Export declines were greater last year for the major trading nations than the overall decline in world trade. Japanese exports fell by 24.9 per cent; the European Union by 14.8 per cent and the United States by 13.9 per cent. Exports from China also declined but by a smaller percentage – 10.5 per cent – compared to decline in international trade. The WTO confirmed that China overtook Germany as the world’s largest exporter of merchandise in 2009. It now accounts for 10 per cent of world trade.

This means there are significant structural changes taking place in global trade. Developing countries are carving out a larger presence in world trade. Exports from developed countries are expected to increase by 7.5 per cent, two percentage points lower than the increase in international trade. The increase for rest of the world, mostly from the large emerging economies, is projected at 11 per cent. What do these changes in the pattern of global trade imply for a strategy for Pakistan? It is correct to focus on increasing exports in order to pay for imports as well as becoming the source of investment in the economy. But as suggested, it is important to change the direction as well as the content of trade.

Trade figured prominently in the strategic dialogue with the United States held in Washington in late March. However, I believe that the approach taken by the government was not correct. Islamabad sought larger access for textiles in the US market and to expedite the establishment of special export processing zones in the areas that border Afghanistan. There are problems with both policies. Obtaining a larger share in textiles in the United States will only keep emphasis on an industry that does not have much future in the global economy.

It is important for Pakistan to wean itself away from this sector than to continue to emphasise its importance for the economy. While it is correct that the sector accounts for the bulk of formal employment in manufacturing. It is also correct that by increasing exports to the United States, it will be possible to increase immediately the number of people employed. But these are short-term improvements in an economy that suffers from a number of structural weaknesses. To remove them will need greater understanding of the dynamics in international trade.

Policy makers should pay attention to two significant changes in international trade. One, Asia is now playing a larger role in the increase in international trade than the more developed parts of the global economy. And, trade in parts and components is much more significant than that of finished products. Given these changes in the pattern of international trade, it is important for Pakistan to pay much greater attention to trade with the countries that are near and to produce the products for export that have high and growing international demand. For instance, developing strategic relationships with the rapidly expanding automobile industries in China and India would help to develop the vendor industry.

I also believe that an emphasis on the creation of special processing zones in some sensitive parts of the country in which production will be directed at the United States is a mistake. It will only introduce more distortions in the economy.
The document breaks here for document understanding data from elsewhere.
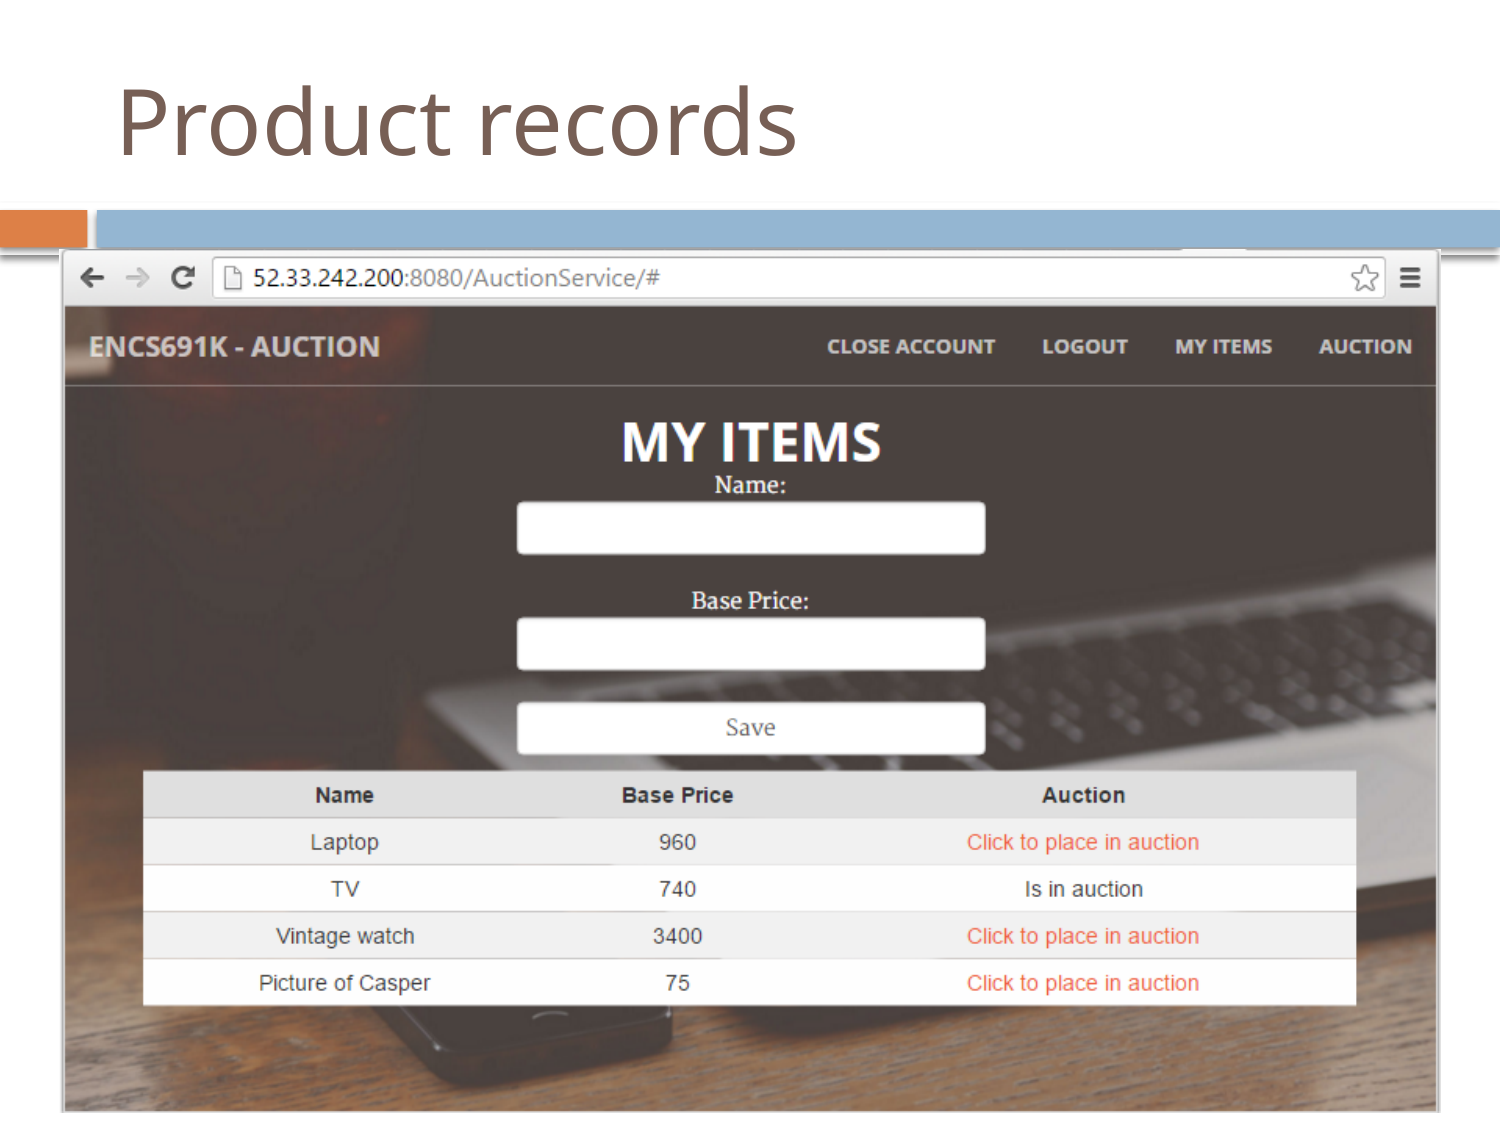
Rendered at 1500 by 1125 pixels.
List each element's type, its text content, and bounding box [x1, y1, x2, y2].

picture [59, 249, 1441, 1113]
title Product records [100, 37, 1438, 200]
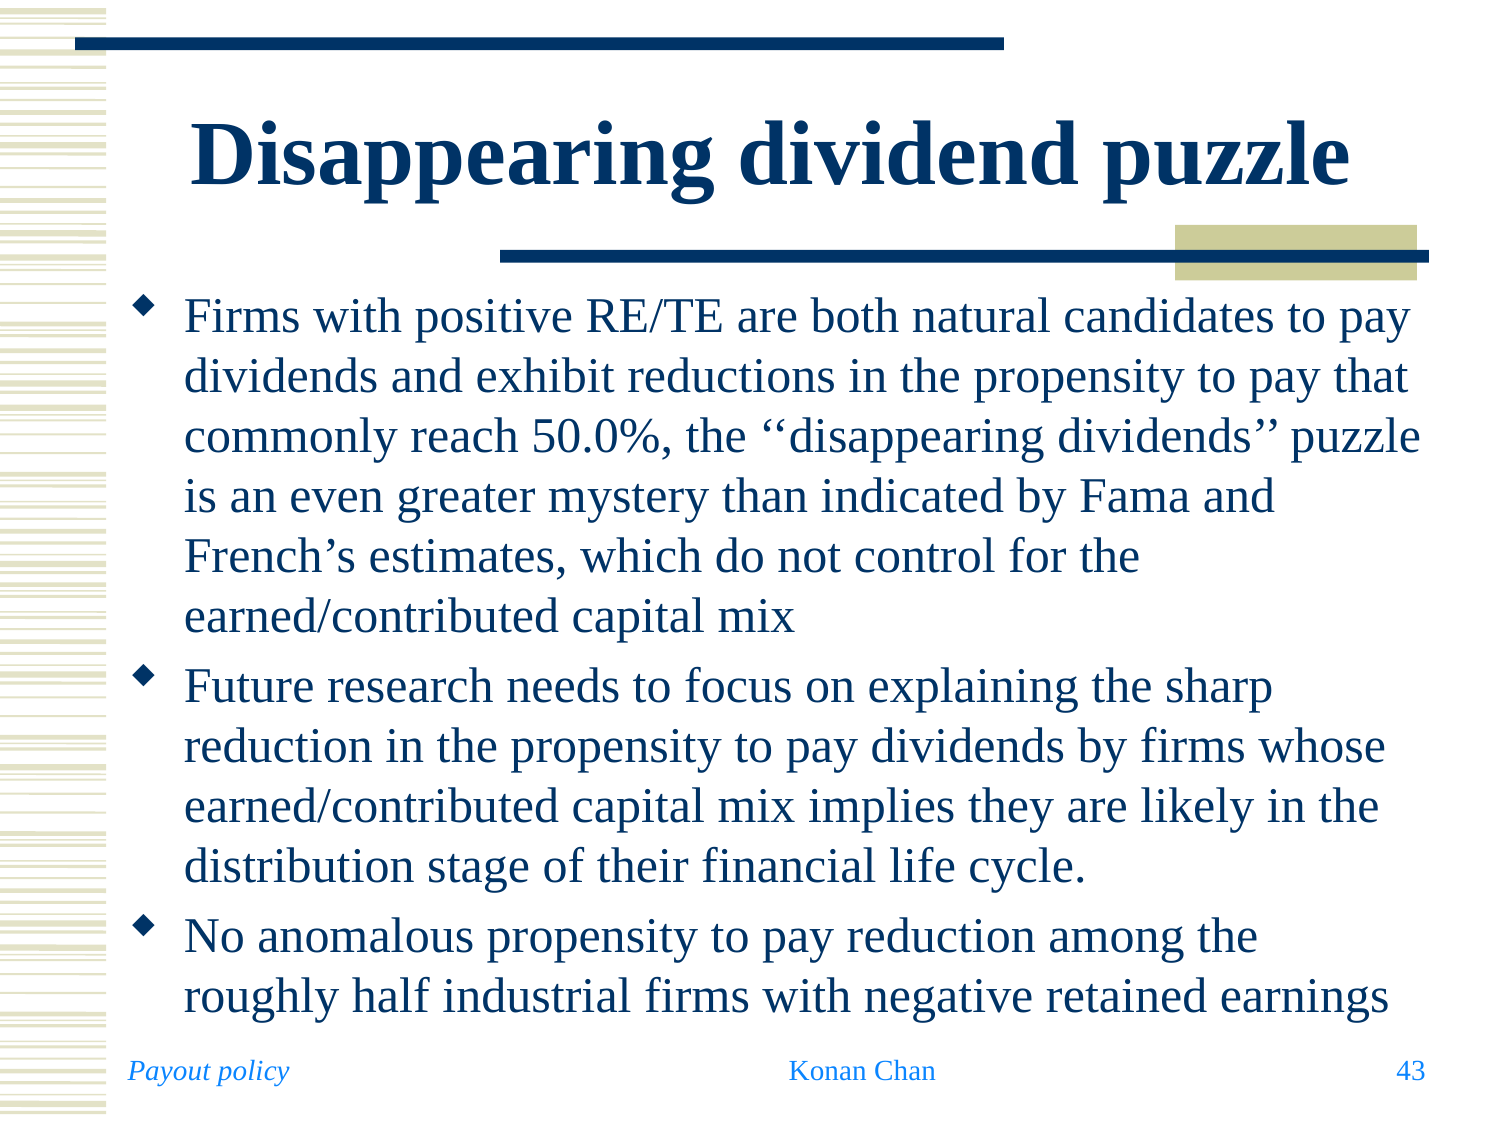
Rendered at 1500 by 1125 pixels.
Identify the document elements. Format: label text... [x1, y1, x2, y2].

list Firms with positive RE/TE are both natural candidates to pay dividends and exhibit reductions in the propensity to pay that commonly reach 50.0%, the ‘‘disappearing dividends’’ puzzle is an even greater mystery than indicated by Fama and French’s estimates, which do not control for the earned/contributed capital mix Future research needs to focus on explaining the sharp reduction in the propensity to pay dividends by firms whose earned/contributed capital mix implies they are likely in the distribution stage of their financial life cycle. No anomalous propensity to pay reduction among the roughly half industrial firms with negative retained earnings [112, 275, 1439, 1025]
slide_number Payout policy [112, 1032, 638, 1105]
title Disappearing dividend puzzle [106, 62, 1438, 250]
slide_number 43 [1080, 1032, 1442, 1105]
footer Konan Chan [674, 1032, 1051, 1105]
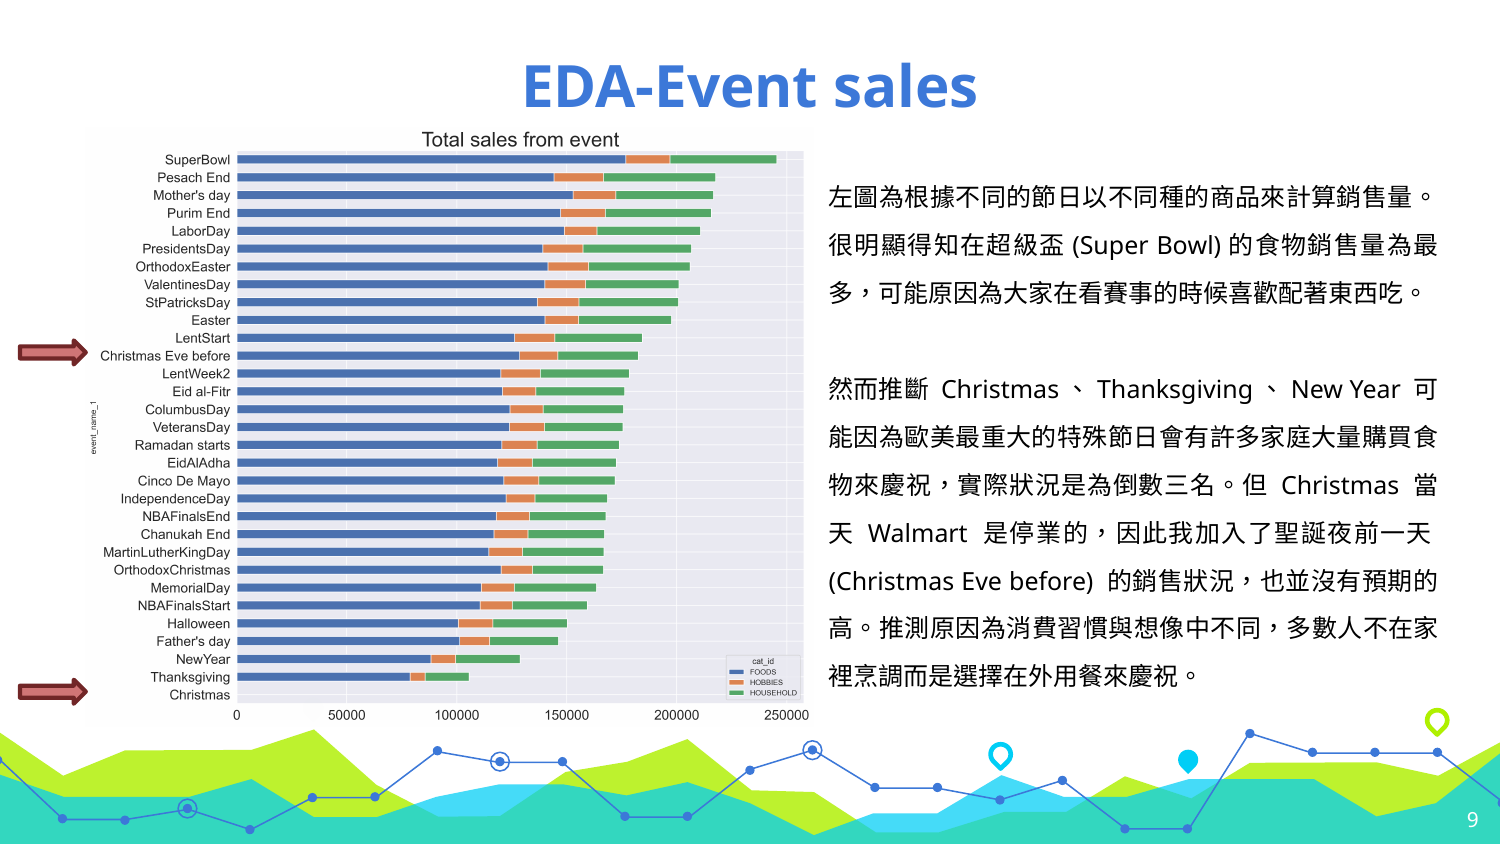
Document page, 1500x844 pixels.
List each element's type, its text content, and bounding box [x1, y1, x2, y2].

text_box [19, 127, 814, 727]
text_box 左圖為根據不同的節日以不同種的商品來計算銷售量。很明顯得知在超級盃(Super Bowl)的食物銷售量為最多，可能原因為大家在看賽事的時候喜歡配著東西吃。 然而推斷 Christmas、Thanksgiving、New Year 可能因為歐美最重大的特殊節日會有許多家庭大量購買食物來慶祝，實際狀況是為倒數三名。但 Christmas 當天 Walmart 是停業的，因此我加入了聖誕夜前一天(Christmas Eve before) 的銷售狀況，也並沒有預期的高。推測原因為消費習慣與想像中不同，多數人不在家裡烹調而是選擇在外用餐來慶祝。 [820, 156, 1454, 699]
title EDA-Event sales [19, 29, 1481, 134]
slide_number 9 [1403, 791, 1494, 844]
It will also lead to misuse of the incentives as happened in the case of the Gadoon industrial estate that was set up decades ago to provide opportunities to entrepreneurs from the backward areas. However, in that case industrialists from the more developed parts of the country simply created a token presence in the estate to draw benefit from the tax incentives that were given.

The main conclusion that I draw from this analysis is that in framing a structure of incentives to promote trade as a driver of economic growth and modernisation, it is important to understand the opportunities that are available in the global economy. Ignoring the trends will only retard progress.